Different foods are “in season” at different times of the year. The growing times and how long it takes to mature vary, as do the locations where those foods are coming from. You could look up lists online, or you could simply experience this for yourself.
Foods in season will look more appetizing and be more flavourful. Use your eyes in the store, and your tastebuds at home to tell you what foods are in season – and what foods aren’t.
Even if, for example, fresh berries are in your store all year long, they don’t taste the same throughout the year. They taste much better in the summer.
On the other hand, foods like carrots keep for so long that they taste very similar throughout the year. Similarly, frozen fruits and veggies are always in season. Kept properly in the freezer, they will last for all year with no significant change in quality. So if you want to go all out on this seasonal eating, then this would be the winter option for us in the northern parts of Canada.
Eating seasonally can also refer to the types of meals you eat. The summer might have more salads or barbecued meals (especially if you don’t have airconditioning). The winter may have more soups and stews – hearty foods that make you feel warm.
3. Move seasonally
Spring, summer, and autumn are pretty easy to do outdoor activities. However, where I live, temperatures can get to -40, and I’m not cut out for that. If you feel the same, consider indoor activities. Or you could embrace the snow and ice – curling, skiing, snowshoeing, skating, and more.
4. Your choice!
There are so many ways you can embrace living seasonally. Let me know in the comments below or shoot me an email and let’s build the rest of the list together! If you send it in, I’ll add it to the list!
Although we now have the option to ignore the seasons, life is richer when we embrace them. And I’ll bet the seasons will still impact you in some way. The question is whether you notice the impact.
- Eat seasonally
- Move seasonally
- And more!
Embrace the way the world around you changes throughout the year. You might just find a new source of joy when you do.
Until next time, be good.2
You are reading this because you are interested in improving your life. That means we have something in common. I’m still working on what the Foundations for the Good Life is all about, and I’d love for you to join me in this journey. I’d love to build a community with you. With people who are trying to figure out what “the good life” means, and how to set up their life to make it possible for them.
If this interests you, join the newsletter to be the first to know about updates, new articles, and to try out tools as they are developed and improved. I hope to connect with you soon.
- This is the first time I’ve written about living seasonally. But I doubt it will be my last.
- I was a teenager when I first remember my mom saying, “Be good,” when I left the house. When I left for university, and to this day, she ends most of our conversations in the same way.

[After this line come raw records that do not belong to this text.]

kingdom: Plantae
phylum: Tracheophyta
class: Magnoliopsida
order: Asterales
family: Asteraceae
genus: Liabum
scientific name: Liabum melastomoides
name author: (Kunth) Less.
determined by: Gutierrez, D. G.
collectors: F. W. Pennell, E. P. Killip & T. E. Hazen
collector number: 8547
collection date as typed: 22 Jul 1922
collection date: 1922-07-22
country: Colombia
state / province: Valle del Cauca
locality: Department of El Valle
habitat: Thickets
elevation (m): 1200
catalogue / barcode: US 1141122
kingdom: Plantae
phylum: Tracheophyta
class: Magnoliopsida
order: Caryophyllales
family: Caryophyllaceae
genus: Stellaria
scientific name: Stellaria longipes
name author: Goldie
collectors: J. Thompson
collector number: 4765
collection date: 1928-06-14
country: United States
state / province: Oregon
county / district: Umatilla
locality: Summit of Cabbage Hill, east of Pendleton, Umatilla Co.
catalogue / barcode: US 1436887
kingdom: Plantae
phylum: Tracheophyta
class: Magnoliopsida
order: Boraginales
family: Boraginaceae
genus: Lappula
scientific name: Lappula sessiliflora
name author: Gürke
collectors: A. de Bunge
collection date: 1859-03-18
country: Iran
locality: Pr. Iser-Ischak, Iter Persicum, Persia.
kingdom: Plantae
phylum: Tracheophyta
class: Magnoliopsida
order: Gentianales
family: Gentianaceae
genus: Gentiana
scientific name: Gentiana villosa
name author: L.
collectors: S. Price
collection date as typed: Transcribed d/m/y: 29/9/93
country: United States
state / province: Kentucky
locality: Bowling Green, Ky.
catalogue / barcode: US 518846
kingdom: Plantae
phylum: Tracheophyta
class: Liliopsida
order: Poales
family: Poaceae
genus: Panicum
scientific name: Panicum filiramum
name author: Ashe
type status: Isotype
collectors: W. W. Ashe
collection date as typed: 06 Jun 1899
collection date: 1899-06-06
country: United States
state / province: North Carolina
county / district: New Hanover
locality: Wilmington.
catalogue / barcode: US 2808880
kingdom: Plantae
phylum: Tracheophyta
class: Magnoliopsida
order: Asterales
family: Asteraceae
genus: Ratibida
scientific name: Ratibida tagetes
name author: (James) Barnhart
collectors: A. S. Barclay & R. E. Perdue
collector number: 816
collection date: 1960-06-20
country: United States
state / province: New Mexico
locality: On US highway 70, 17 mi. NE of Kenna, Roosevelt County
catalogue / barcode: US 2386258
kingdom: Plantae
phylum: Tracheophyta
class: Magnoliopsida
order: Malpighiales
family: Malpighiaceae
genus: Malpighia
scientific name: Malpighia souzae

Yes, she meant, ‘I love you’ and ‘stay out of trouble.’ But she also meant, ‘do what’s right.’ Follow what you know to be true for you. Learn from life and how to do things better.
Now that I’m trying to understand and evolve my philosophy of life; Now that I’m trying to help other people strive toward living the good life; I want to share that phrase, “Be good,” with you. Be good. Live the good life in whatever way you define that for yourself.